In the aftermath of the financial crisis, banks have steadily reduced their share of corporate loans among their assets.
Because the banks corporate loan portfolio continues to remain large,
the financial health of corporates will significantly contribute
to shaping their soundness and profitability in the future.
A scrutiny of the corporates financial condition, particularly of those listed on the Korea Stock Exchange,
shows indications of improvement in their capital structure. By the standards of their creditor banks,
however, corporate borrowers financial stability is yet to be seen.
While improvement in corporate profitability is mainly attributable to low interest rates and reduced debt,
operating activity and volume expansion remain restricted.
In this light, it is not easy to have full confidence over their profitability at least for the near term.
Moreover, the corporates debt servicing capability has been polarized,
while the stratum of those with lower profitability and debt servicing capability continues to claim a higher proportion.

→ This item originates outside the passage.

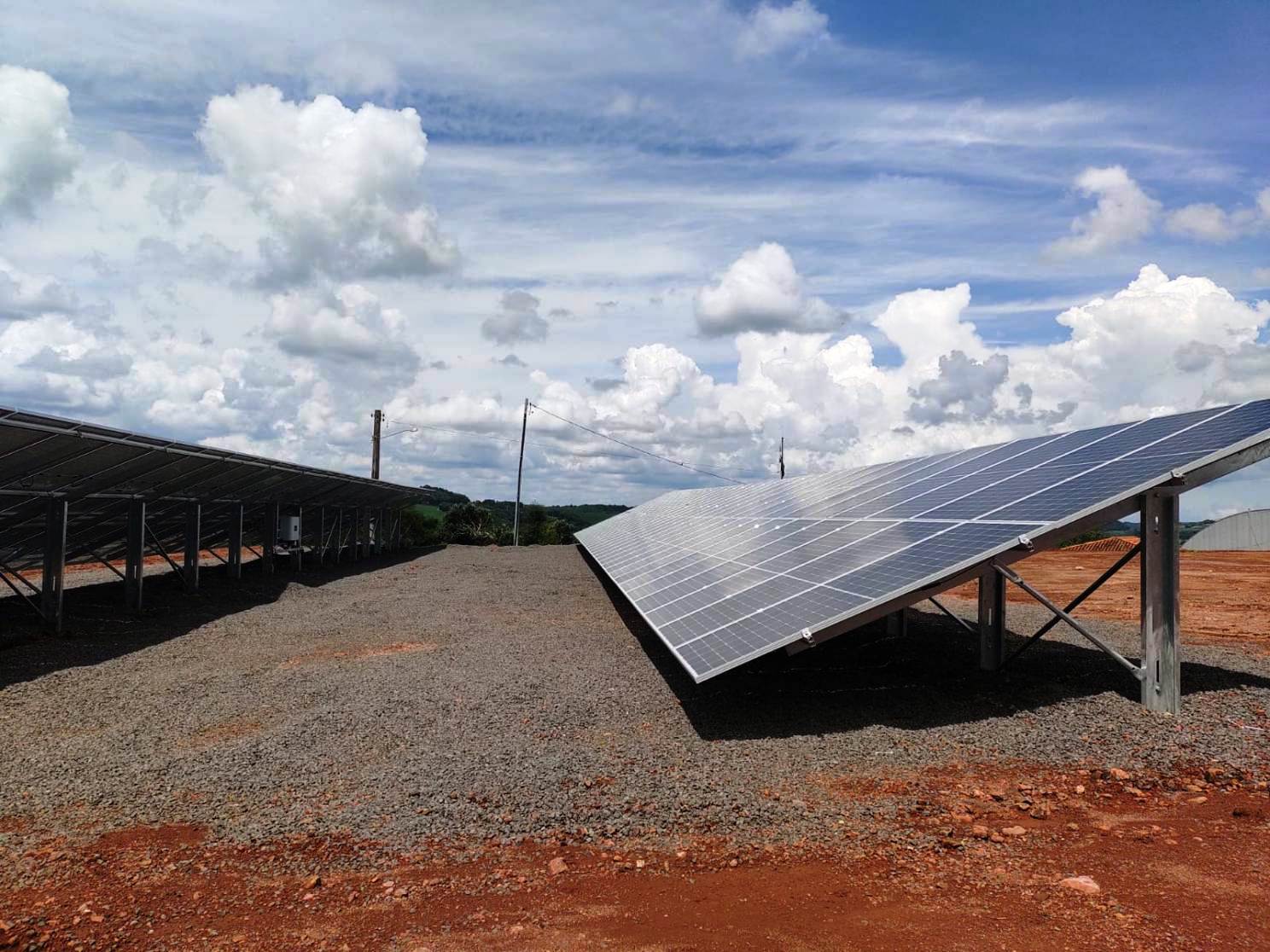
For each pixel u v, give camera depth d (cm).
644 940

While the corporates dependency on banks credit extensions has been declining,
and the same dependency varies by the scale or performance of the credit ratings,
we come across a broad range of implications for the banks corporate financing market.
In sum, because the growth of the corporate financing market will be limited,
and because the credit rating of those highly dependent on bank loans will be relatively lower,
the banks corporate financing strategy must be formed with even greater care than ever.
The corporates declining dependency on bank loans, and the need for a more conservative lending policy by banks,
essentially calls for a new requirement for banks loan portfolios to continually hold a diversified structure.
Another implication might be that a new management strategy is needed to reduce exposures
from financially weak borrowers and maximize recovery.
It is also necessary to diversify the sources of profit that could replace the corporate lending business with more fee-based business,
and enhance the banks profitability so that the soundness of their performance track is ensured.